En menos de cinco minutos, pensó, penetraría en un infierno de creación propia. Se sintió arrollado por un flujo de asuntos pendientes que le rebasaban como si de una máquina impresora se tratara. Los pacientes, la casa, los recibos del coche, el seguro de vida, ¿quién se encargaría de llevar su cuerpo a casa? ¿Quién de sus cosas? Después del último divorcio, pensó, no había hecho testamento. Tuvo ganas de reír. Era todo una comedia. Los cabos sueltos de la vida. Había venido a Europa a un congreso médico y se había enamorado. Y a partir de entonces, todo fue como rodar cuesta abajo. «La deséente infernóle», solía decir Vera. El descenso a los infiernos.

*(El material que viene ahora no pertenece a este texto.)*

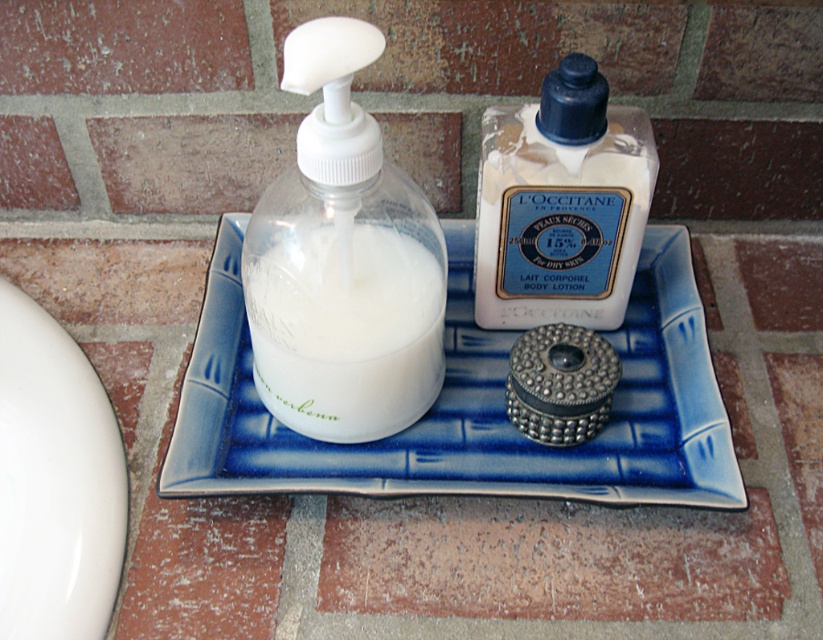
Question: Which point is farther from the camera taking this photo?

Choices:
 (A) (431, 376)
 (B) (480, 256)
 (C) (122, 556)
 (D) (689, 500)

Answer: (B)

Question: Observing the image, what is the correct spatial positioning of blue ceramic tray at center in reference to white matte lotion at center?

Choices:
 (A) below
 (B) above

Answer: (A)

Question: In this image, where is blue ceramic tray at center located relative to white matte lotion at center?

Choices:
 (A) right
 (B) left

Answer: (B)

Question: Among these objects, which one is nearest to the camera?

Choices:
 (A) white glossy plate at lower left
 (B) white matte lotion at center
 (C) blue ceramic tray at center

Answer: (A)

Question: Is white glossy plate at lower left to the left of white matte lotion at center from the viewer's perspective?

Choices:
 (A) no
 (B) yes

Answer: (B)

Question: Considering the real-world distances, which object is closest to the white opaque liquid at center?

Choices:
 (A) blue ceramic tray at center
 (B) white matte lotion at center

Answer: (A)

La oía tal como la recordaba, no como lo que era. Volvía a sus pensamientos una y otra vez, y una y otra vez se esforzaba en hacerla salir. Cuando llegara el momento y finalmente se enfrentara a ella, sólo entonces caería en la cuenta de todo el asunto, porque ahora debía concentrarse únicamente en Von Holden.
El tren disminuyó la marcha. Al mirar afuera vio el cartel.
Jungfraujock.
– Dios mío -murmuró. Se llevó la mano como por instinto a la cintura y palpó la empuñadura del revólver. Al menos aún contaba con eso.
«¡Piensa en tu padre! -se dijo a sí mismo-. ¡Recuerda el crujido del cuchillo de Merriman en su vientre y la expresión de su mirada! Sus ojos se vuelven hacia ti y te pregunta qué ha sucedido. Mira cómo le flaquean las piernas y se desploma sobre la acera. ¡Alguien ha gritado! Tiene miedo. Sabe que va a morir. Ahora levanta la mano para tocarte, para que se la cojas, para que lo ayudes. Recuérdalo, Paul Osborn, ¡recuérdalo bien y no tengas miedo de lo que puedas encontrar por delante!»
Hubo un chirrido de frenos, una sacudida y el tren aminoró la marcha. Al final se veían dos vías y un semáforo y ya habían llegado. La estación se abría dentro del túnel, como Eigerwand y Eismeer, le contó Connie. Pero aquí la vía no continuaba, la encerraba el final. La única salida era por donde habían venido, cruzando el túnel.